==== Seitenauszug ====

EuGH-Urteil stützt seriöse Testsiegel wie das ÖKO-TEST-Label

Mit dem Urteil ist nun geklärt, dass Testanbieter grundsätzlich markenrechtliche Ansprüche gegen die Nutzung ihrer Testsiegel durchsetzen können. Als Markeninhaber können sie den Einsatz untersagen, wenn ihr Testsiegel wie das ÖKO-TEST Label als bekannt im Sinne des Markenrechts anzusehen ist und dieses zur Falschinformation der Verbraucher genutzt wird.

Der EuGH stärkt mit seinem Urteil seriöse und bekannte Testsiegel wie die von ÖKO-TEST und der Stiftung Warentest. Für Verbraucher bedeutet es, dass sie sich hoffentlich künftig noch mehr auf die bekannten Testsiegel der deutschen Warentester verlassen können. Die Flut der unseriösen oder industrienahen Siegelanbieter dürfte es hingegen künftig schwer haben, sich auf dem Markt der Verbraucherinformation zu behaupten. 

Denn mit seinem Urteil spricht sich der EuGH dagegen aus, dass Testanbieter die Nutzung ihrer Testsiegel bereits dann untersagen können, wenn diese als Marken eingetragen sind. In diesem Fall erfolge keine markenmäßige Nutzung des Testsiegels durch die Hersteller, so der EuGH. Erst wenn ein Testanbieter sich darauf stützen kann, dass es sich bei seinem Testsiegel um eine bekannte Marke handelt, kann er einen markenrechtlichen Schutz an diesem geltend machen.

Europäischer Gerichtshof urteilte zu falscher Nutzung von ÖKO-TEST-Siegel

Was das Grundsatzurteil im Einzelfall bedeutet, müssen nun deutsche Gerichte klären. Unter anderem sind derzeit drei weitere Verfahren von ÖKO-TEST vor dem Bundesgerichtshof (BGH) in Karlsruhe anhängig. Der BGH hatte diese bis zur Entscheidung des EuGH ausgesetzt.

==== Datensatzauszüge ====

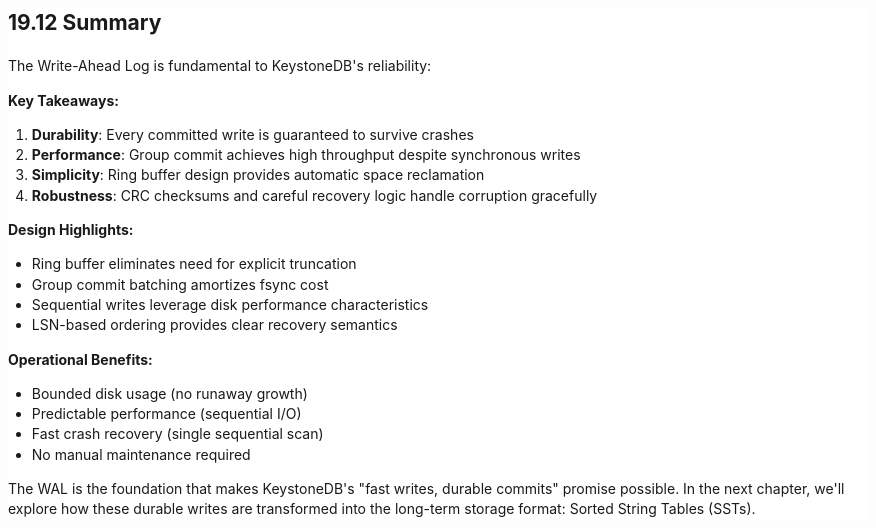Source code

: ## 19.12 Summary

The Write-Ahead Log is fundamental to KeystoneDB's reliability:

**Key Takeaways:**
1. **Durability**: Every committed write is guaranteed to survive crashes
2. **Performance**: Group commit achieves high throughput despite synchronous writes
3. **Simplicity**: Ring buffer design provides automatic space reclamation
4. **Robustness**: CRC checksums and careful recovery logic handle corruption gracefully

**Design Highlights:**
- Ring buffer eliminates need for explicit truncation
- Group commit batching amortizes fsync cost
- Sequential writes leverage disk performance characteristics
- LSN-based ordering provides clear recovery semantics

**Operational Benefits:**
- Bounded disk usage (no runaway growth)
- Predictable performance (sequential I/O)
- Fast crash recovery (single sequential scan)
- No manual maintenance required

The WAL is the foundation that makes KeystoneDB's "fast writes, durable commits" promise possible. In the next chapter, we'll explore how these durable writes are transformed into the long-term storage format: Sorted String Tables (SSTs).

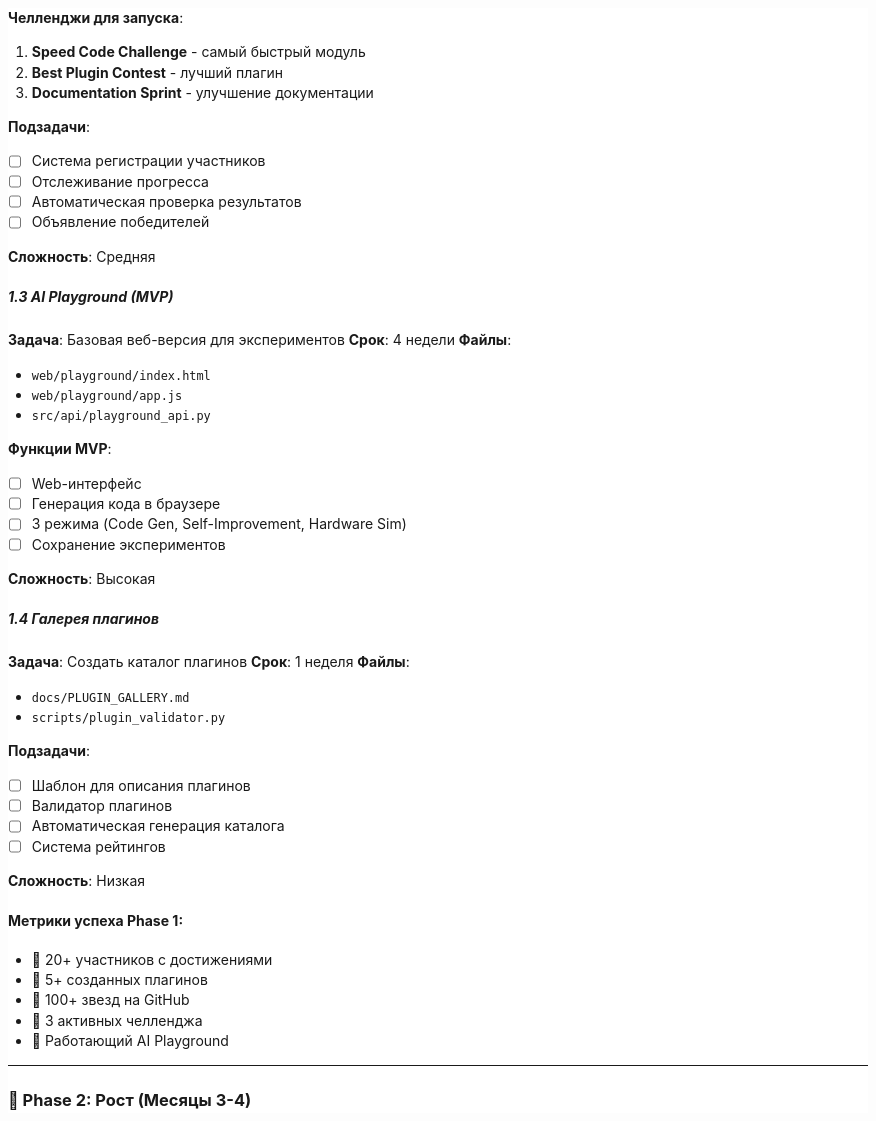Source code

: **Челленджи для запуска**:
1. **Speed Code Challenge** - самый быстрый модуль
2. **Best Plugin Contest** - лучший плагин
3. **Documentation Sprint** - улучшение документации

**Подзадачи**:
- [ ] Система регистрации участников
- [ ] Отслеживание прогресса
- [ ] Автоматическая проверка результатов
- [ ] Объявление победителей

**Сложность**: Средняя

##### 1.3 AI Playground (MVP)
**Задача**: Базовая веб-версия для экспериментов
**Срок**: 4 недели
**Файлы**:
- `web/playground/index.html`
- `web/playground/app.js`
- `src/api/playground_api.py`

**Функции MVP**:
- [ ] Web-интерфейс
- [ ] Генерация кода в браузере
- [ ] 3 режима (Code Gen, Self-Improvement, Hardware Sim)
- [ ] Сохранение экспериментов

**Сложность**: Высокая

##### 1.4 Галерея плагинов
**Задача**: Создать каталог плагинов
**Срок**: 1 неделя
**Файлы**:
- `docs/PLUGIN_GALLERY.md`
- `scripts/plugin_validator.py`

**Подзадачи**:
- [ ] Шаблон для описания плагинов
- [ ] Валидатор плагинов
- [ ] Автоматическая генерация каталога
- [ ] Система рейтингов

**Сложность**: Низкая

#### Метрики успеха Phase 1:
- 🎯 20+ участников с достижениями
- 🎯 5+ созданных плагинов
- 🎯 100+ звезд на GitHub
- 🎯 3 активных челленджа
- 🎯 Работающий AI Playground

---

### 🌟 Phase 2: Рост (Месяцы 3-4)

====

▸ Aufgaben
1. Wie viele weitere Verfahren von ÖKO-TEST sind laut dem Text zum EuGH-Urteil derzeit vor dem Bundesgerichtshof anhängig?
2. Schreiben Sie aus dem Text zum EuGH-Urteil die Stelle von "EuGH-Urteil stützt seriöse" bis einschließlich "Verbraucher genutzt wird." ab.
Die Zeilen sind eigenständiges Material und gehören nicht zum Text.

▸ Antworten pro Aufgabe
1. Drei weitere Verfahren.

2.
EuGH-Urteil stützt seriöse Testsiegel wie das ÖKO-TEST-Label

Mit dem Urteil ist nun geklärt, dass Testanbieter grundsätzlich markenrechtliche Ansprüche gegen die Nutzung ihrer Testsiegel durchsetzen können. Als Markeninhaber können sie den Einsatz untersagen, wenn ihr Testsiegel wie das ÖKO-TEST Label als bekannt im Sinne des Markenrechts anzusehen ist und dieses zur Falschinformation der Verbraucher genutzt wird.